Collected data:
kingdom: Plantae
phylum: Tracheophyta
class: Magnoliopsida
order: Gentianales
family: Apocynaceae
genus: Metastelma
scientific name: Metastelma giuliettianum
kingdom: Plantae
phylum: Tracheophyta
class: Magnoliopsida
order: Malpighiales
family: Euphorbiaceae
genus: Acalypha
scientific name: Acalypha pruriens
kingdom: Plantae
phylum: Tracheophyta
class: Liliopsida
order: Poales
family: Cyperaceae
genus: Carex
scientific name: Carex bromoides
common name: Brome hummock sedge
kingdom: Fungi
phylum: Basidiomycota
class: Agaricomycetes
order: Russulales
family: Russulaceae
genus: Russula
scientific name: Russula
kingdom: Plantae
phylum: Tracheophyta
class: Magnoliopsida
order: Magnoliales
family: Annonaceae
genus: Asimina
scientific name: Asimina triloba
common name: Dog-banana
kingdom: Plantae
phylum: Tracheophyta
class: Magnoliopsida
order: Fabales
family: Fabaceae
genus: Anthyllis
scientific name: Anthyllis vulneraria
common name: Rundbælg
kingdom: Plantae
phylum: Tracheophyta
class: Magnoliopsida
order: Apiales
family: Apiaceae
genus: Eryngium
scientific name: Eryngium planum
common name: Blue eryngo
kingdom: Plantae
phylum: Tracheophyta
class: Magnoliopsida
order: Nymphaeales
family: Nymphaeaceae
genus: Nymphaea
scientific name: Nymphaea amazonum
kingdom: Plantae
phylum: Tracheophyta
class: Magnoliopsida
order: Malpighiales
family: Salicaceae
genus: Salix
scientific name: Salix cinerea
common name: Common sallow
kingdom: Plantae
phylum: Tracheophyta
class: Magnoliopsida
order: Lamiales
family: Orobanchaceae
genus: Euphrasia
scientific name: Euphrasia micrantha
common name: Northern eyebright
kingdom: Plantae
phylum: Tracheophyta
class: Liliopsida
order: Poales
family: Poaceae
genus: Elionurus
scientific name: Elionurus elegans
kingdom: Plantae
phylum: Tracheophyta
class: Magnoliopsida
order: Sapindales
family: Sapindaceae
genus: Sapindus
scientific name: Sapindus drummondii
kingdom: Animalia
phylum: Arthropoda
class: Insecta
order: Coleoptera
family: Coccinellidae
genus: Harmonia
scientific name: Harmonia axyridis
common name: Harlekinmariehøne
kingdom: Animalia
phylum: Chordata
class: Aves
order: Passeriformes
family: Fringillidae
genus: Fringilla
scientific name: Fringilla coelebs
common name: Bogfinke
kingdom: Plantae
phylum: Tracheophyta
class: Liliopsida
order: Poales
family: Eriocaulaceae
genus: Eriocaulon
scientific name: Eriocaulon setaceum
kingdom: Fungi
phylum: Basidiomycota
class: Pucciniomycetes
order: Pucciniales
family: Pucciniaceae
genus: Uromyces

Exercise details:
Please edit the listing by changing every "common name" to "vernacular name", keeping everything else the same.

Exercise answer:
kingdom: Plantae
phylum: Tracheophyta
class: Magnoliopsida
order: Gentianales
family: Apocynaceae
genus: Metastelma
scientific name: Metastelma giuliettianum
kingdom: Plantae
phylum: Tracheophyta
class: Magnoliopsida
order: Malpighiales
family: Euphorbiaceae
genus: Acalypha
scientific name: Acalypha pruriens
kingdom: Plantae
phylum: Tracheophyta
class: Liliopsida
order: Poales
family: Cyperaceae
genus: Carex
scientific name: Carex bromoides
vernacular name: Brome hummock sedge
kingdom: Fungi
phylum: Basidiomycota
class: Agaricomycetes
order: Russulales
family: Russulaceae
genus: Russula
scientific name: Russula
kingdom: Plantae
phylum: Tracheophyta
class: Magnoliopsida
order: Magnoliales
family: Annonaceae
genus: Asimina
scientific name: Asimina triloba
vernacular name: Dog-banana
kingdom: Plantae
phylum: Tracheophyta
class: Magnoliopsida
order: Fabales
family: Fabaceae
genus: Anthyllis
scientific name: Anthyllis vulneraria
vernacular name: Rundbælg
kingdom: Plantae
phylum: Tracheophyta
class: Magnoliopsida
order: Apiales
family: Apiaceae
genus: Eryngium
scientific name: Eryngium planum
vernacular name: Blue eryngo
kingdom: Plantae
phylum: Tracheophyta
class: Magnoliopsida
order: Nymphaeales
family: Nymphaeaceae
genus: Nymphaea
scientific name: Nymphaea amazonum
kingdom: Plantae
phylum: Tracheophyta
class: Magnoliopsida
order: Malpighiales
family: Salicaceae
genus: Salix
scientific name: Salix cinerea
vernacular name: Common sallow
kingdom: Plantae
phylum: Tracheophyta
class: Magnoliopsida
order: Lamiales
family: Orobanchaceae
genus: Euphrasia
scientific name: Euphrasia micrantha
vernacular name: Northern eyebright
kingdom: Plantae
phylum: Tracheophyta
class: Liliopsida
order: Poales
family: Poaceae
genus: Elionurus
scientific name: Elionurus elegans
kingdom: Plantae
phylum: Tracheophyta
class: Magnoliopsida
order: Sapindales
family: Sapindaceae
genus: Sapindus
scientific name: Sapindus drummondii
kingdom: Animalia
phylum: Arthropoda
class: Insecta
order: Coleoptera
family: Coccinellidae
genus: Harmonia
scientific name: Harmonia axyridis
vernacular name: Harlekinmariehøne
kingdom: Animalia
phylum: Chordata
class: Aves
order: Passeriformes
family: Fringillidae
genus: Fringilla
scientific name: Fringilla coelebs
vernacular name: Bogfinke
kingdom: Plantae
phylum: Tracheophyta
class: Liliopsida
order: Poales
family: Eriocaulaceae
genus: Eriocaulon
scientific name: Eriocaulon setaceum
kingdom: Fungi
phylum: Basidiomycota
class: Pucciniomycetes
order: Pucciniales
family: Pucciniaceae
genus: Uromyces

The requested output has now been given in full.